Лидер перестройки поставил перед собой грандиозную цель: добиться, наконец, превращения социализма в реальную альтернативу капитализму. "Не надо бояться сейчас громких слов. Беда, если ограничимся только слова ми, какими бы правильными и красивыми они ни были". Одним из главных фронтов, где, если уж речь зашла о демократизации Системы, важно было преодолеть отставание от капитализма, были злополучные права человека. Выяснилось, что в этой области даже проще перейти от слов к делу, чем в сфере экономики. Требовалась лишь политическая воля руководителя. Первым было снято табу с вопросов свободы выезда из СССР. К этой теме в свое время примерялся, судя по его мемуарам, еще Н.Хрущев, высказывавший естественное для правоверного коммуниста недоумение: "Если социализм - это рай для трудящихся, зачем обносить границы колючей проволокой и удерживать здесь людей насильно? Они сами должны сюда стремиться".

Менее простодушный Горбачев тоже начал с того, что поставил в повестку дня вопрос "Об упрощении практики выезда и въезда в Советский Союз". Это предполагало возможность двустороннего движения через советскую границу, причем количество желающих въехать в страну "перестроенного социализма" теоретически могло многократно превысить число выезжающих. "Кто-то хочет ехать за границу на 3 месяца, а мы ему - месяц и баста! И вообще, если хочет сбежать, велика беда! Это даже не потеря, а приобретение, чтобы всякая шваль туда убралась. Всех, кого можно отправить за границу без ущерба для безопасности, всех отправлять - метлой!
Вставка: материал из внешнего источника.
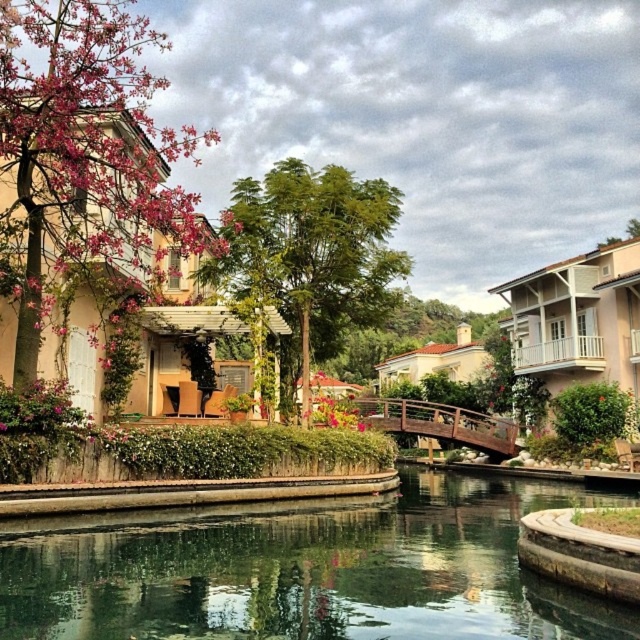
Is point (451, 608) less distant than point (372, 244)?

Yes, point (451, 608) is in front of point (372, 244).

Who is more forward, (442, 632) or (301, 166)?

Point (442, 632) is in front.

The image size is (640, 640). I want to click on clear glass water at center, so click(305, 570).

Is pink blossoms at left positioned before green leafy tree at center?

Yes, pink blossoms at left is closer to the viewer.

Is point (96, 124) farther from viewer compared to point (275, 284)?

No, (96, 124) is closer to viewer.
Все это часть демократизации, которая должна охватывать все сферы жизни".

Лукавство этого бравурного пассажа из выступления генсека на Политбюро в том, что помимо заявленной им высокой цели - создать свою "концепцию прав человека", отвечающую духу нового политического мышления, поднятый вопрос о высылке "швали" преследовал вполне прагматическую цель: приближалась очередная встреча с Рональдом Рейганом, а поскольку американцы, как обычно, заранее подготовили к ней список советских "отказников", за которых собирался ходатайствовать президент США, Горбачев хотел "вынуть у него изо рта" эту острую тему.

Первым из заметных правозащитников получил свободу и смог выехать за границу Юрий Орлов. Значительно более сложной с точки зрения внутренней политики представлялась проблема самого знаменитого советского "узника совести" - нобелевского лауреата Андрея Дмитриевича Сахарова.

Чтобы психологически подготовить Политбюро, Горбачев с немалой долей актерства разыграл этот сюжет так, будто Сахаров чуть ли не "отсиживается" в Горьком, в то время когда "вся страна пришла в движение". "Хватит ему там сидеть без дела! Пусть Марчук (тогдашний президент Академии наук. - А.Г.) съездит к нему и скажет, чтобы возвращался. Квартира, дача, машина - все в Москве сохранено. И пусть Марчук скажет, что советовался в ЦК".